** Aim **
Copy out word for word the lines in the entries below, starting with the one that contains "kingdom: Animalia" and going on through the one that contains "common name: Gråand".

** Supplied entries **

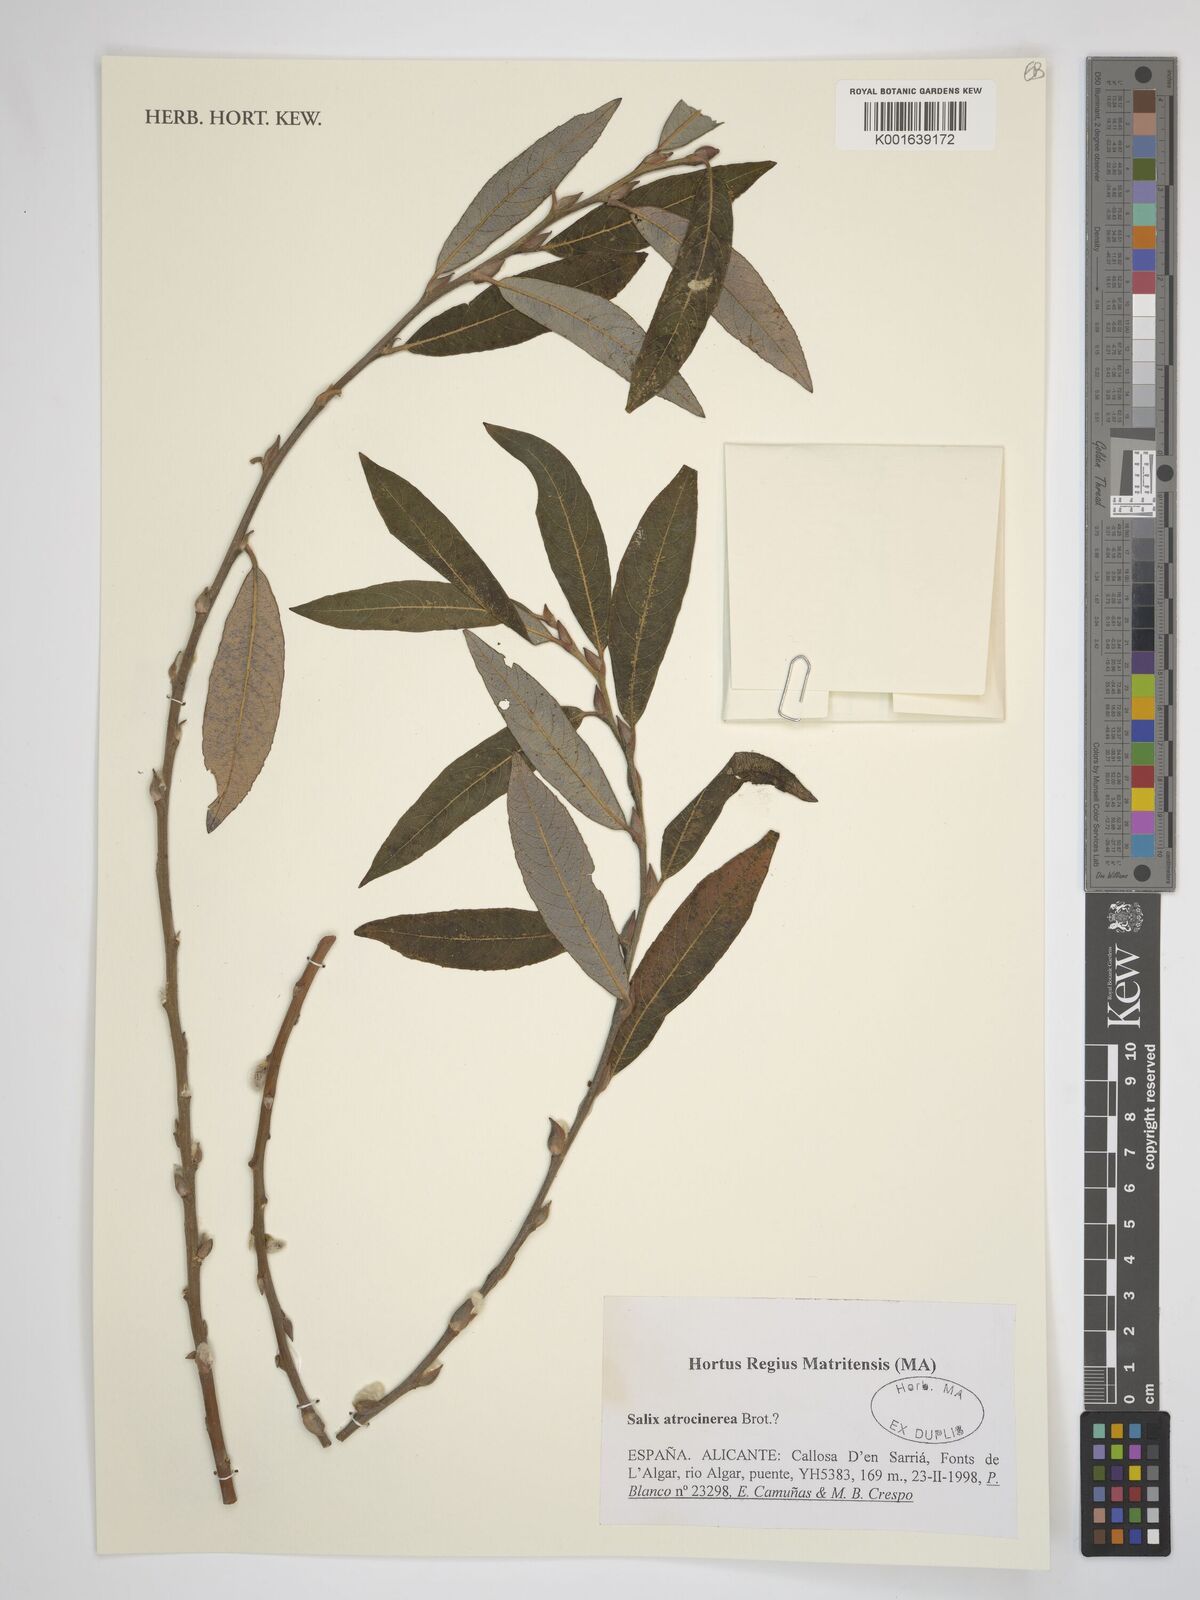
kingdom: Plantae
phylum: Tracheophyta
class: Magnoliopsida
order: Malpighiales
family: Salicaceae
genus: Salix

* * *

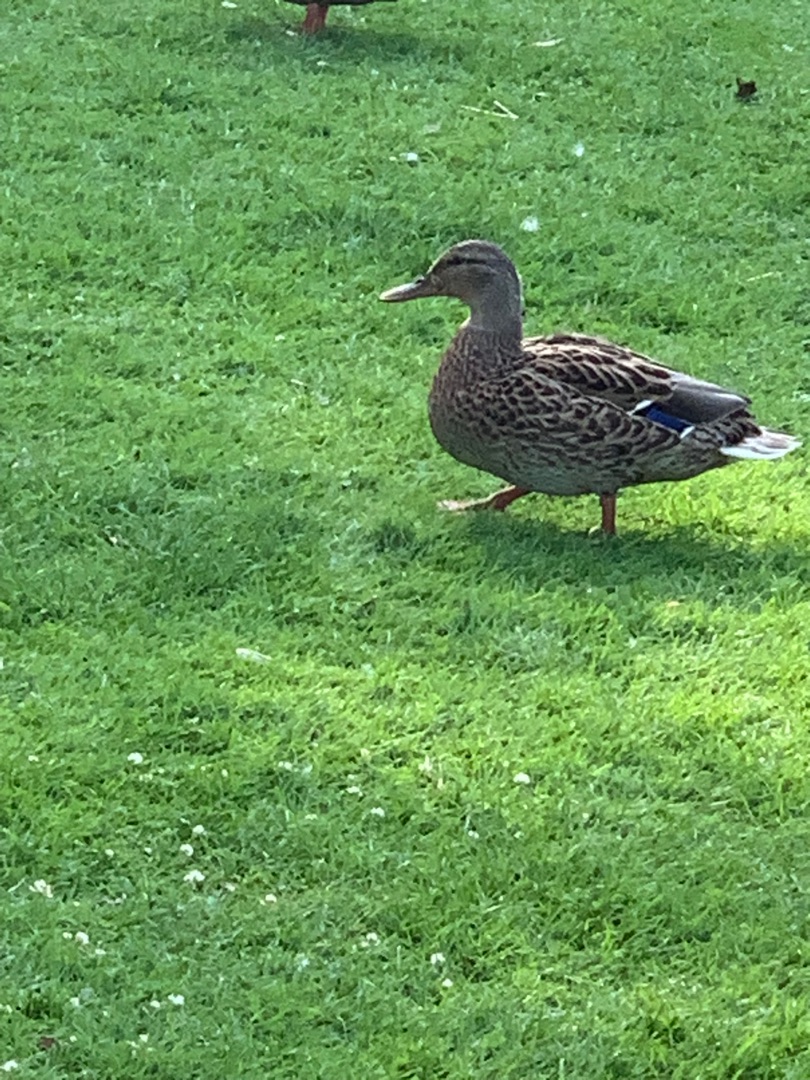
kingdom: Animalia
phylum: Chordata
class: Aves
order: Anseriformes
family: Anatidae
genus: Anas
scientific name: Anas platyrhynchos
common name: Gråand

** Solution for this problem **
kingdom: Animalia
phylum: Chordata
class: Aves
order: Anseriformes
family: Anatidae
genus: Anas
scientific name: Anas platyrhynchos
common name: Gråand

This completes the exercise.